Thursday, January 23, 2014

Wisconsin Get Tougher on Marijuana Laws

Wisconsin legislators approved a bill Tuesday that gives local municipalities more power to punish marijuana use.

As it stands, municipal courts in Wisconsin have the right to prosecute first-time offenders who are found in possession of less than 25 grams. Anyone arrested more than once goes to the circuit court level.

But with Gov. Scott Walker's signature, those same courts would have the right to punish repeat offenders, so long as the district attorney in that area declines to prosecute.

In other words, Wisconsin is becoming tougher on pot while Minnesota -- and the rest of the country -- appears to be chilling out.

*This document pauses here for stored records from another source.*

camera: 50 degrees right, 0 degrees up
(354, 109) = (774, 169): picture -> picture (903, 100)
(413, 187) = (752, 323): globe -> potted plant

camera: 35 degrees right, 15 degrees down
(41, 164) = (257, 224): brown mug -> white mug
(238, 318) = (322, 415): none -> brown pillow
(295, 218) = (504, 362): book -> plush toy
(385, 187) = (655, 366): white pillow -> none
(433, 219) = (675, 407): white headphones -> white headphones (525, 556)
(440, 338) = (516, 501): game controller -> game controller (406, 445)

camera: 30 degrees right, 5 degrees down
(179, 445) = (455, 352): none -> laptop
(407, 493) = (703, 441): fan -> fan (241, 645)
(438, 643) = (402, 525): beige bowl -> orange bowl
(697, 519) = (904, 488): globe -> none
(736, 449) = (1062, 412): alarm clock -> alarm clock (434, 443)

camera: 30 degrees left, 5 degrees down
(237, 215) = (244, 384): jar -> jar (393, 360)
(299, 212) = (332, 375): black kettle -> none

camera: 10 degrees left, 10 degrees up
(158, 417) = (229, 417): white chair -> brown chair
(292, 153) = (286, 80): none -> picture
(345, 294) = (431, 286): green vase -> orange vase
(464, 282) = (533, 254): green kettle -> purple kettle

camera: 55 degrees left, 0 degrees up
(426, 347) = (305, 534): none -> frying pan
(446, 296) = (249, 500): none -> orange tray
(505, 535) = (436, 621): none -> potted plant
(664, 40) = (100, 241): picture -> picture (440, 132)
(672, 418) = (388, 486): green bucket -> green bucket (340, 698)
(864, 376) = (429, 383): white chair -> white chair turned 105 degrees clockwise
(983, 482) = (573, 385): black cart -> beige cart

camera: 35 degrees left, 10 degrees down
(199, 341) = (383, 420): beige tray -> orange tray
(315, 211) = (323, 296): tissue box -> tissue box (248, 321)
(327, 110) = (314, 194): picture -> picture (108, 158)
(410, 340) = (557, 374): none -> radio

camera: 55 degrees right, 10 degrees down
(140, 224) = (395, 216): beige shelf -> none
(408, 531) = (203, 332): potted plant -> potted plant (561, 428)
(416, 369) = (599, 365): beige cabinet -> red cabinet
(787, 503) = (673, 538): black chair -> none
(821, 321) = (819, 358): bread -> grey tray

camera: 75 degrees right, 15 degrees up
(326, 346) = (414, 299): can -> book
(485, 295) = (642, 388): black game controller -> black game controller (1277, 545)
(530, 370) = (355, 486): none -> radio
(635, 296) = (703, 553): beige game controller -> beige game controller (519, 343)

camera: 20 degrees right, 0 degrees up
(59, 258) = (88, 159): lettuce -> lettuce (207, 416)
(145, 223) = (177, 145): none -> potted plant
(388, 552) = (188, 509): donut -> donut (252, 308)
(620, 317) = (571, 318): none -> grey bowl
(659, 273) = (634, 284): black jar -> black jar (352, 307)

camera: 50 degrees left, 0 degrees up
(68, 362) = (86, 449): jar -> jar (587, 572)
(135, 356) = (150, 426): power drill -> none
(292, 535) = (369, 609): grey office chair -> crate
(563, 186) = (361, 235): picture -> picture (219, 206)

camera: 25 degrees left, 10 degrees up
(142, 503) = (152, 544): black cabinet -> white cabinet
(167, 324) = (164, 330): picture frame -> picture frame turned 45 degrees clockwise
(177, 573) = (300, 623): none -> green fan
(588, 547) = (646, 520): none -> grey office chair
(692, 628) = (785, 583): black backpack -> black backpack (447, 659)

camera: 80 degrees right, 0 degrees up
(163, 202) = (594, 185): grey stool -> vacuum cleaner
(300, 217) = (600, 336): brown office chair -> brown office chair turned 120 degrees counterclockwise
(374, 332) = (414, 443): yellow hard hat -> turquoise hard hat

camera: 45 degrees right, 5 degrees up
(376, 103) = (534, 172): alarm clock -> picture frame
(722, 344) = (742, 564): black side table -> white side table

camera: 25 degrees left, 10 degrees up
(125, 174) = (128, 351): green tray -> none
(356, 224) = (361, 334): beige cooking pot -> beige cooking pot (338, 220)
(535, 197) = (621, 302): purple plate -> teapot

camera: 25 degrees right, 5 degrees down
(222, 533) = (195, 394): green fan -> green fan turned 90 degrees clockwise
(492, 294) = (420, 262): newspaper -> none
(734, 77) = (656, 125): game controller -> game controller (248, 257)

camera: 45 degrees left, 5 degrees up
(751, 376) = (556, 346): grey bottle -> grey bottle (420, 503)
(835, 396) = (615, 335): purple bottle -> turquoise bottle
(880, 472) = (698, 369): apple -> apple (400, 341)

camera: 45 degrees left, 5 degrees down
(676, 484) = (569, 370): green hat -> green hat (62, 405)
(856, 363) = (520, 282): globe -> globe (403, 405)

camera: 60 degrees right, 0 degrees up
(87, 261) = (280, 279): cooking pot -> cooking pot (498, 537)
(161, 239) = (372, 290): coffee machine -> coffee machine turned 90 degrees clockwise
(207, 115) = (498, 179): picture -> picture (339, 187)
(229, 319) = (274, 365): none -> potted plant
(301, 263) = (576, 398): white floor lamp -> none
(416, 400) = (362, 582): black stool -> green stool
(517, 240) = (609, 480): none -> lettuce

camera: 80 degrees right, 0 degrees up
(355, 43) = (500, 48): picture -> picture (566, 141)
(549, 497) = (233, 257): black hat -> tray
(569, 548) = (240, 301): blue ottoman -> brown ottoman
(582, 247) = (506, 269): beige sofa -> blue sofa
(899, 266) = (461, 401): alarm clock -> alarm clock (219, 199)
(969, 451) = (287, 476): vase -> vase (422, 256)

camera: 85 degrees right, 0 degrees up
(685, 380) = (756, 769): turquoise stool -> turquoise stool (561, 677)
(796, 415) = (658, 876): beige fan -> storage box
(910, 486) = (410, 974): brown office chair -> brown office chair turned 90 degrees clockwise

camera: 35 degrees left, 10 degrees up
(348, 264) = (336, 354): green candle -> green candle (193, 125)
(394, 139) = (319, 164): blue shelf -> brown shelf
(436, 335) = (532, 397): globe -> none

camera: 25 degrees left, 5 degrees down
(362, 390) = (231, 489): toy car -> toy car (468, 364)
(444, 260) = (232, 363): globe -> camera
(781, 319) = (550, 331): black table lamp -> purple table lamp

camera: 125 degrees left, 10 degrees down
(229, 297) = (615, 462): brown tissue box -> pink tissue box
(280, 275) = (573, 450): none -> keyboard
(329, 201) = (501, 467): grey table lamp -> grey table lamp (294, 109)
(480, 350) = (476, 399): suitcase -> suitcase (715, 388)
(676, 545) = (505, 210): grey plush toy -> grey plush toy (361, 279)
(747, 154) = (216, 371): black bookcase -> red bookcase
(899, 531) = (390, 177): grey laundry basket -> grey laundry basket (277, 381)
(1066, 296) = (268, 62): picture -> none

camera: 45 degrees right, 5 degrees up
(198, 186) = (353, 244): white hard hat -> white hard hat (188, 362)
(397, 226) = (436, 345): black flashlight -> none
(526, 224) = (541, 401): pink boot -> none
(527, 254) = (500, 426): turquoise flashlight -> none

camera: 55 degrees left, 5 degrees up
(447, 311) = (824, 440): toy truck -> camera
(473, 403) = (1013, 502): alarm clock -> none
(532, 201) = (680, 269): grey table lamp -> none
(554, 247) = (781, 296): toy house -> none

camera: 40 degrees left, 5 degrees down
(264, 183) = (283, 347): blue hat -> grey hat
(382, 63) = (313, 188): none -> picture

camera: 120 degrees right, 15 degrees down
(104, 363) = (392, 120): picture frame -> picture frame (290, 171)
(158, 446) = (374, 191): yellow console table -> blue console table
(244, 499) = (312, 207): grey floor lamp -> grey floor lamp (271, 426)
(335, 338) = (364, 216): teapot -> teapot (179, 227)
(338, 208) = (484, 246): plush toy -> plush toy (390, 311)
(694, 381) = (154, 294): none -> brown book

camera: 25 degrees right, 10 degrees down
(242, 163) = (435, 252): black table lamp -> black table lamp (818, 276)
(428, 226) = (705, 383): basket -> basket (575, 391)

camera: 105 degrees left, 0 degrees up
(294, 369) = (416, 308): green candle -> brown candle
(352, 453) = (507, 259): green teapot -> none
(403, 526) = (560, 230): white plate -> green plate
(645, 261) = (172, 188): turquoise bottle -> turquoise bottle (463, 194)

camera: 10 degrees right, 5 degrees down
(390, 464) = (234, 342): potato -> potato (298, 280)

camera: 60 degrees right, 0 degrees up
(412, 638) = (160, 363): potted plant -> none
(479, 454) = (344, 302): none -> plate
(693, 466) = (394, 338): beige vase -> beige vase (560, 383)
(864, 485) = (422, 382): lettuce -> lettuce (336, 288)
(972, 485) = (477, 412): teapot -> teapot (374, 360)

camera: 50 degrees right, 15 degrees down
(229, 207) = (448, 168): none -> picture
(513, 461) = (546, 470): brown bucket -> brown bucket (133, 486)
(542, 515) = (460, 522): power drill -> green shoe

Rep. Jeremy Thiesfeldt, a Republican from Fond du Lac who's sponsoring the bill, insists that it's about fixing "an odd scenario" in the law. His own municipality, he adds, would be glad to pick up more cases. There were 20 instances between August 2011 and 2013 where the Fond du Lac district attorney declined to prosecute repeat offenders, Thiesfeldt says.

Personally, Thiesfeldt subscribes to the gateway theory of pot -- that smoking it leads people to harder drugs.

"We want to be raising good citizens who aren't dabbling in that kind of thing," he says.

Thiesfeldt's opinion of marijuana runs counter to the majority of Americans'. A 2013 Gallup poll indicated that 58 percent were supportive of legalizing the drug outright. That number was only 12 percent in 1969.

"I won't deny that," Thiesfeldt says. "I'm hoping it's something that's going to run its course."

Rep. Evan Goyke, a Democrat from Milwaukee, is skeptical of the argument that this bill is actually about holding people accountable in a system with limited resources to prosecute. He points out that the significant differences between circuit and municipal courts in Wisconsin -- for example, no right to an attorney and no Fourth Amendment protection against unreasonable search and seizures.

"What's this really about?" Goyke says. "It's about revenue."

Although the neighbor states have roughly the same number of people and similar demographics, Wisconsin authorities reported 16,111 arrests for possession of marijuana in 2011. Minnesota authorities reported less than half that -- 7,453.

The way Goyke sees it, Minnesota has done a better job at weighing the costs of prosecution against the social impact of people's bad behavior. Whereas in Wisconsin, he says, the prevailing ideology is, "We're doing to double down on the theory that we can arrest our way out of people smoking marijuana. And that's not gonna work."